▶ [GIVEN INSTRUCTION]:
Turn every line of the material below into a numbered list, skipping blank lines and leaving the pictures out of the result.

▶ [Dataset records]:
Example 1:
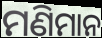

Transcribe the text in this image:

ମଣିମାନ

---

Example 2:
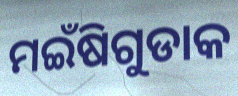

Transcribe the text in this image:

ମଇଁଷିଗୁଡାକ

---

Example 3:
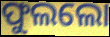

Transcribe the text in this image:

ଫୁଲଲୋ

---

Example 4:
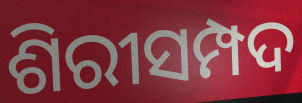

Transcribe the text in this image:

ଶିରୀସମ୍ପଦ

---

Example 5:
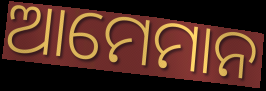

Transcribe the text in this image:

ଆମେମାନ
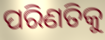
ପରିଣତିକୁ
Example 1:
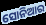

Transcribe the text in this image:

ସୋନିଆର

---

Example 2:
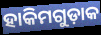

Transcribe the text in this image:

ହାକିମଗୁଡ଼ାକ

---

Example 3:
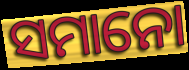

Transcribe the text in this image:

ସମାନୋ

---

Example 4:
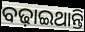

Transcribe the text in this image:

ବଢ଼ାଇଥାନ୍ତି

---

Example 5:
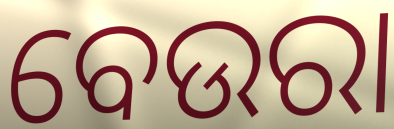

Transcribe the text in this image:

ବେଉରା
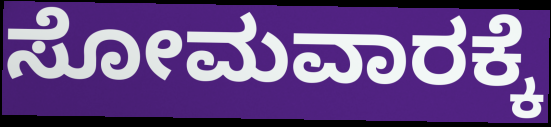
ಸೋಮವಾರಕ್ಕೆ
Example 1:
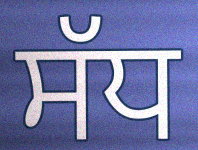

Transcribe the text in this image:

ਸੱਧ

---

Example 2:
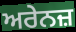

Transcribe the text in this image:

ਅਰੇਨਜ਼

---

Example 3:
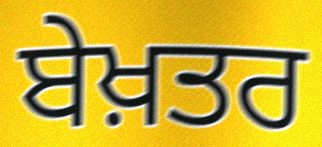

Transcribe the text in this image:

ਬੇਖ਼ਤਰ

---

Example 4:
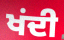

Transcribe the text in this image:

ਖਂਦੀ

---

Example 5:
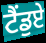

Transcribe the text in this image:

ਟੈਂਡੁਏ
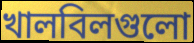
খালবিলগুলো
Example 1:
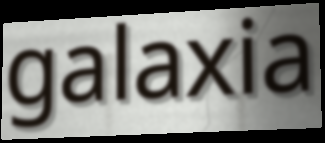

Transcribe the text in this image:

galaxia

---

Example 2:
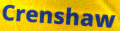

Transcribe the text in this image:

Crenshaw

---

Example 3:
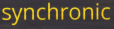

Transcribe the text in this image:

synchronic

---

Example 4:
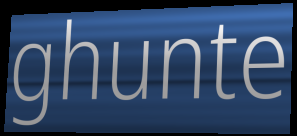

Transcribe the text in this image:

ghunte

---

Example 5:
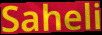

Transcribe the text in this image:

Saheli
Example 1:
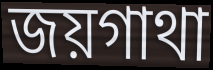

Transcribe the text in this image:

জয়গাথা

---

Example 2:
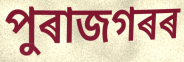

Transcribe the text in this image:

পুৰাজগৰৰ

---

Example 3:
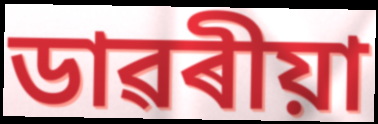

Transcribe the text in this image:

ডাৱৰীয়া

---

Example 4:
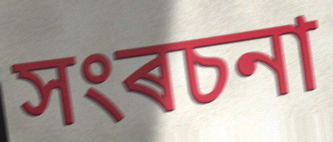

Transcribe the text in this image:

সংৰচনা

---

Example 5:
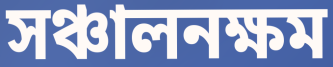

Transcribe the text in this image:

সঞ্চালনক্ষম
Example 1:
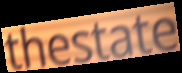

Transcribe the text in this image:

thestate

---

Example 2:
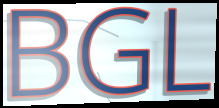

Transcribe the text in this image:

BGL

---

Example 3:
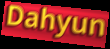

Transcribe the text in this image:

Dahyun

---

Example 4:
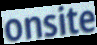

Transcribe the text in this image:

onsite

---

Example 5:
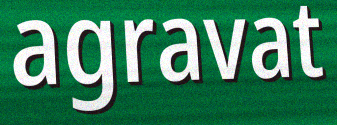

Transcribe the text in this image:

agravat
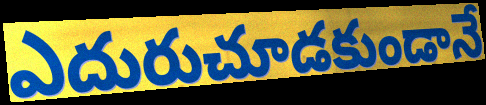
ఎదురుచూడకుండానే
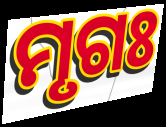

▶ [RESULT]:
1. Example 1:
2. Transcribe the text in this image:
3. ମଣିମାନ
4. ---
5. Example 2:
6. Transcribe the text in this image:
7. ମଇଁଷିଗୁଡାକ
8. ---
9. Example 3:
10. Transcribe the text in this image:
11. ଫୁଲଲୋ
12. ---
13. Example 4:
14. Transcribe the text in this image:
15. ଶିରୀସମ୍ପଦ
16. ---
17. Example 5:
18. Transcribe the text in this image:
19. ଆମେମାନ
20. ପରିଣତିକୁ
21. Example 1:
22. Transcribe the text in this image:
23. ସୋନିଆର
24. ---
25. Example 2:
26. Transcribe the text in this image:
27. ହାକିମଗୁଡ଼ାକ
28. ---
29. Example 3:
30. Transcribe the text in this image:
31. ସମାନୋ
32. ---
33. Example 4:
34. Transcribe the text in this image:
35. ବଢ଼ାଇଥାନ୍ତି
36. ---
37. Example 5:
38. Transcribe the text in this image:
39. ବେଉରା
40. ಸೋಮವಾರಕ್ಕೆ
41. Example 1:
42. Transcribe the text in this image:
43. ਸੱਧ
44. ---
45. Example 2:
46. Transcribe the text in this image:
47. ਅਰੇਨਜ਼
48. ---
49. Example 3:
50. Transcribe the text in this image:
51. ਬੇਖ਼ਤਰ
52. ---
53. Example 4:
54. Transcribe the text in this image:
55. ਖਂਦੀ
56. ---
57. Example 5:
58. Transcribe the text in this image:
59. ਟੈਂਡੁਏ
60. খালবিলগুলো
61. Example 1:
62. Transcribe the text in this image:
63. galaxia
64. ---
65. Example 2:
66. Transcribe the text in this image:
67. Crenshaw
68. ---
69. Example 3:
70. Transcribe the text in this image:
71. synchronic
72. ---
73. Example 4:
74. Transcribe the text in this image:
75. ghunte
76. ---
77. Example 5:
78. Transcribe the text in this image:
79. Saheli
80. Example 1:
81. Transcribe the text in this image:
82. জয়গাথা
83. ---
84. Example 2:
85. Transcribe the text in this image:
86. পুৰাজগৰৰ
87. ---
88. Example 3:
89. Transcribe the text in this image:
90. ডাৱৰীয়া
91. ---
92. Example 4:
93. Transcribe the text in this image:
94. সংৰচনা
95. ---
96. Example 5:
97. Transcribe the text in this image:
98. সঞ্চালনক্ষম
99. Example 1:
100. Transcribe the text in this image:
101. thestate
102. ---
103. Example 2:
104. Transcribe the text in this image:
105. BGL
106. ---
107. Example 3:
108. Transcribe the text in this image:
109. Dahyun
110. ---
111. Example 4:
112. Transcribe the text in this image:
113. onsite
114. ---
115. Example 5:
116. Transcribe the text in this image:
117. agravat
118. ఎదురుచూడకుండానే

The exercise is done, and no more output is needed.